Webster categorically denied this, claiming that the Lyles don't "ever call the locations" and that they "don't berate any staff member for not answering their call or how they greet them."
Clad in revealing bikini uniforms, the women were often subject to sexual harassment.
Masliah said one male customer regularly asked for her phone number and asked her on dates while she was at work. He eventually left flowers on her car with a note, prompting her to report the behavior to her manager, who promised to take care of it.
But the man allegedly kept showing up.
"He was there three times a day — morning, afternoon, and dinnertime," Masliah said. "And I just felt so unsafe working at that Phoenix location, because he was always there."

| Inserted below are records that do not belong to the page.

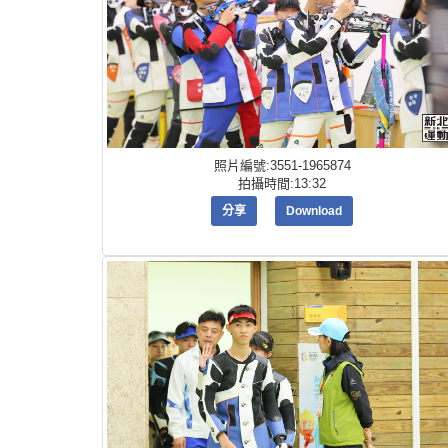
照片編號:3551-1965874
拍攝時間:13:32
分享
Download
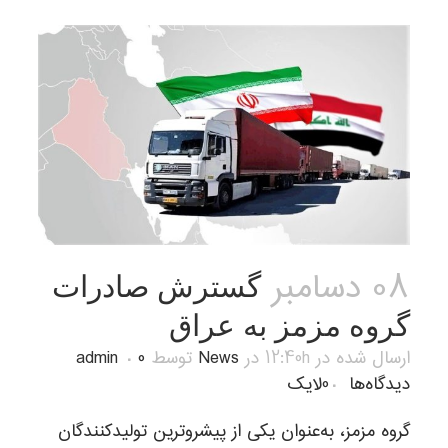
08 دسامبر
گسترش صادرات
گروه مزمز به عراق
ارسال شده در 12:40h
در
News
توسط
0
admin
دیدگاه‌ها
0
لایک
گروه مزمز، به‌عنوان یکی از پیشروترین تولیدکنندگان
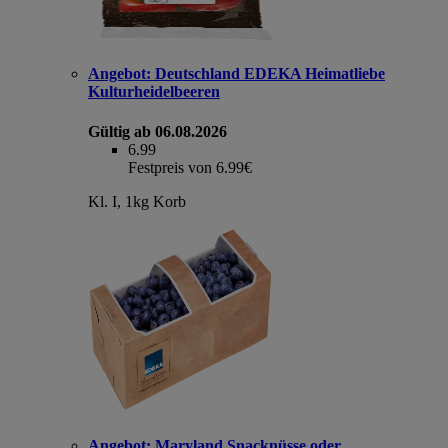
Angebot:
Deutschland EDEKA Heimatliebe
Kulturheidelbeeren
Gültig ab 06.08.2026
6.99
Festpreis von 6.99€
Kl. I, 1kg Korb
Angebot:
Maryland Snacknüsse oder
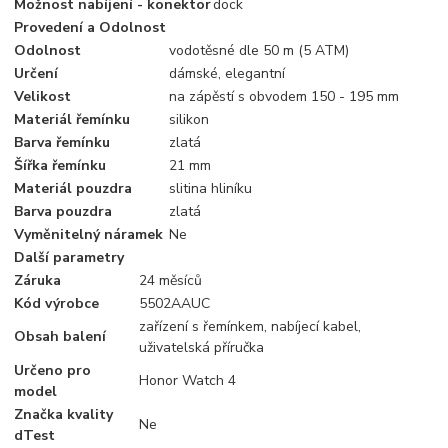
Možnost nabíjení - konektor
dock
Provedení a Odolnost
Odolnost
vodotěsné dle 50 m (5 ATM)
Určení
dámské, elegantní
Velikost
na zápěstí s obvodem 150 - 195 mm
Materiál řemínku
silikon
Barva řemínku
zlatá
Šířka řemínku
21 mm
Materiál pouzdra
slitina hliníku
Barva pouzdra
zlatá
Vyměnitelný náramek
Ne
Další parametry
Záruka
24 měsíců
Kód výrobce
5502AAUC
zařízení s řemínkem, nabíjecí kabel,
Obsah balení
uživatelská příručka
Určeno pro
Honor Watch 4
model
Značka kvality
Ne
dTest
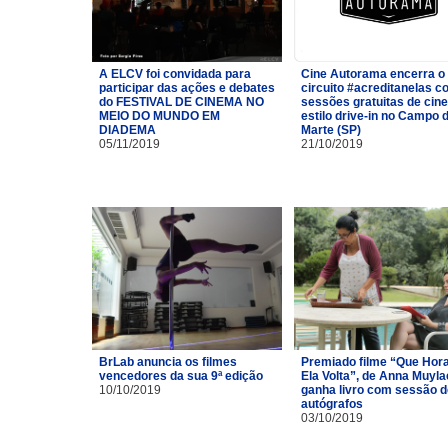
A ELCV foi convidada para
Cine Autorama encerra o
participar das ações e debates
circuito #acreditanelas 
do FESTIVAL DE CINEMA NO
sessões gratuitas de cin
MEIO DO MUNDO EM
estilo drive-in no Campo 
DIADEMA
Marte (SP)
05/11/2019
21/10/2019
BrLab anuncia os filmes
Premiado filme “Que Hor
vencedores da sua 9ª edição
Ela Volta”, de Anna Muyla
10/10/2019
ganha livro com sessão d
autógrafos
03/10/2019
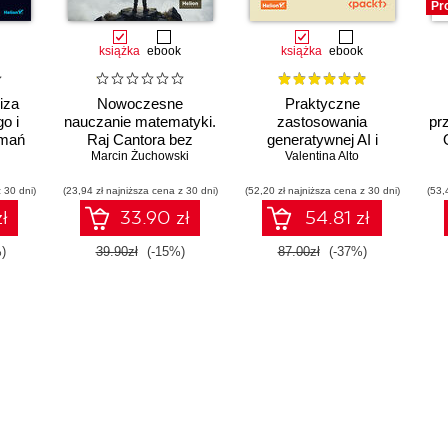
Pr
książka
ebook
książka
ebook
iza
Nowoczesne
Praktyczne
o i
nauczanie matematyki.
zastosowania
pr
amań
Raj Cantora bez
generatywnej AI i
Marcin Żuchowski
kalkulatora?
ChatGPT. Wykorzystaj
Valentina Alto
potencjał inżynierii
 30 dni)
(23,94 zł najniższa cena z 30 dni)
(52,20 zł najniższa cena z 30 dni)
promptów z
(53,
technologiami OpenAI
ł
33.90 zł
54.81 zł
dla zwiększenia
produktywności i
)
39.90zł
(-15%)
87.00zł
(-37%)
kreatywności. Wydanie
II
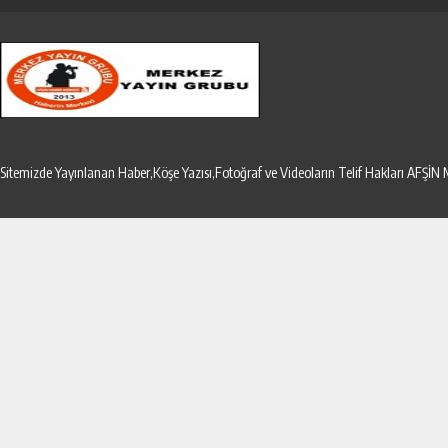
Sitemizde Yayınlanan Haber,Köşe Yazısı,Fotoğraf ve Videoların Telif Hakları AF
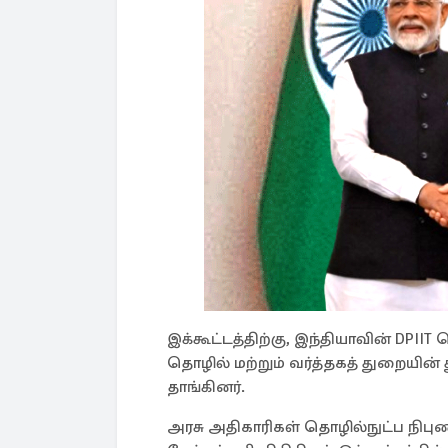
இக்கூட்டத்திற்கு, இந்தியாவின் DPIIT 
தொழில் மற்றும் வர்த்தகத் துறைய
தாங்கினர்.
அரசு அதிகாரிகள் தொழில்நுட்ப நிபு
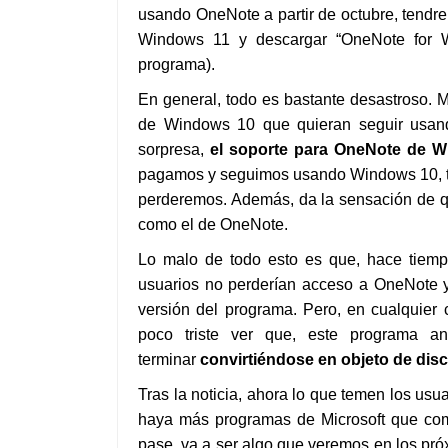
usando OneNote a partir de octubre, tendre
Windows 11 y descargar “OneNote for Wi
programa).
En general, todo es bastante desastroso. M
de Windows 10 que quieran seguir usan
sorpresa,
el soporte para OneNote de 
pagamos y seguimos usando Windows 10, te
perderemos. Además, da la sensación de qu
como el de OneNote.
Lo malo de todo esto es que, hace tiempo
usuarios no perderían acceso a OneNote y 
versión del programa. Pero, en cualquier c
poco triste ver que, este programa a
terminar
convirtiéndose en objeto de dis
Tras la noticia, ahora lo que temen los usu
haya más programas de Microsoft que co
pase, va a ser algo que veremos en los pr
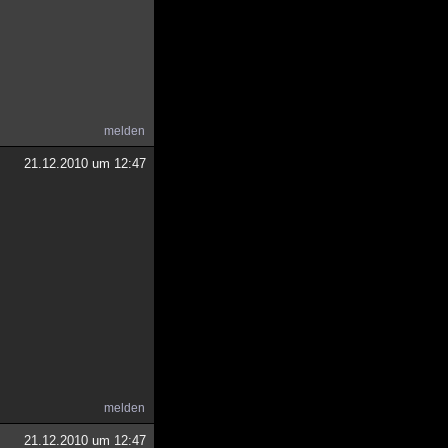
melden
21.12.2010 um 12:47
melden
21.12.2010 um 12:47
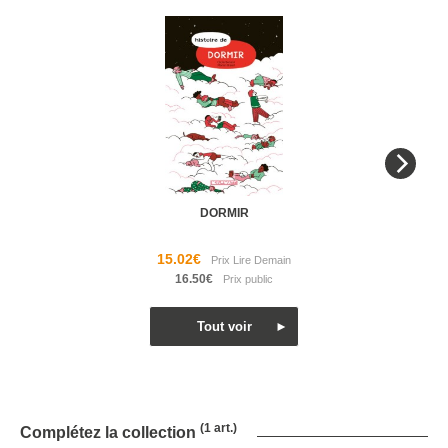
DORMIR
15.02€
16.50€
(1 art.)
Complétez la collection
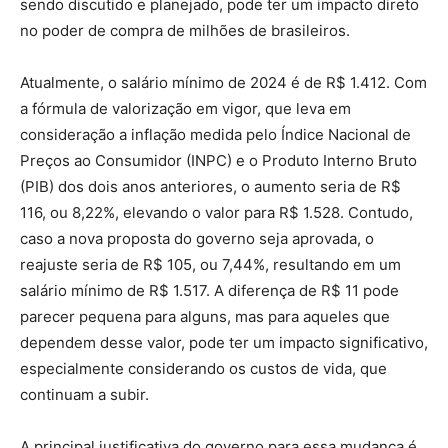
sendo discutido e planejado, pode ter um impacto direto
no poder de compra de milhões de brasileiros.
Atualmente, o salário mínimo de 2024 é de R$ 1.412. Com
a fórmula de valorização em vigor, que leva em
consideração a inflação medida pelo Índice Nacional de
Preços ao Consumidor (INPC) e o Produto Interno Bruto
(PIB) dos dois anos anteriores, o aumento seria de R$
116, ou 8,22%, elevando o valor para R$ 1.528. Contudo,
caso a nova proposta do governo seja aprovada, o
reajuste seria de R$ 105, ou 7,44%, resultando em um
salário mínimo de R$ 1.517. A diferença de R$ 11 pode
parecer pequena para alguns, mas para aqueles que
dependem desse valor, pode ter um impacto significativo,
especialmente considerando os custos de vida, que
continuam a subir.
A principal justificativa do governo para essa mudança é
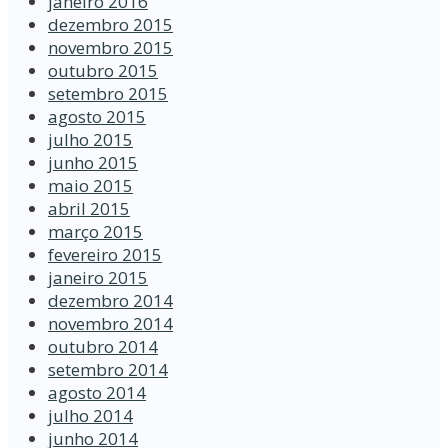
janeiro 2016
dezembro 2015
novembro 2015
outubro 2015
setembro 2015
agosto 2015
julho 2015
junho 2015
maio 2015
abril 2015
março 2015
fevereiro 2015
janeiro 2015
dezembro 2014
novembro 2014
outubro 2014
setembro 2014
agosto 2014
julho 2014
junho 2014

In response to questions about unaddressed sexual harassment, Webster sent screen shots showing Benjamin and Regina Lyles telling employees on the staff group chat that they were dealing with specific customers who allegedly harassed staff and reiterating how staff should handle sexual harassment.
"This is actually offensive to the Lyles as they take great pride in the actions they take to provide security for their employees… i.e. the security cameras at every location," Webster wrote to New Times, adding that, on various occasions, the Lyles have "immediately addressed any incidents that made the employees feel uncomfortable."
Both Valle and Gates expressed a belief that the Lyles preferred to hire young, impressionable employees because they were easier to manipulate. Valle said Benjamin Lyles told her as much when they were out at dinner in October 2018. "They can take advantage of these girls," Gates told New Times. "I think the way that Ben and Regina look at them is that they're young and dumb."
Asked by New Times about the allegation, Webster responded, "This question is not worth answering. It’s ridiculous."
Valle said she was 19 years old when she was first hired as a barista at Bikini Beans. She was naive then, she said.
"I really did think that it was the best job that I could get," Valle said. "It wasn't until I left Bikini Beans that I noticed that no other employer treats you like that. That's not a normal thing."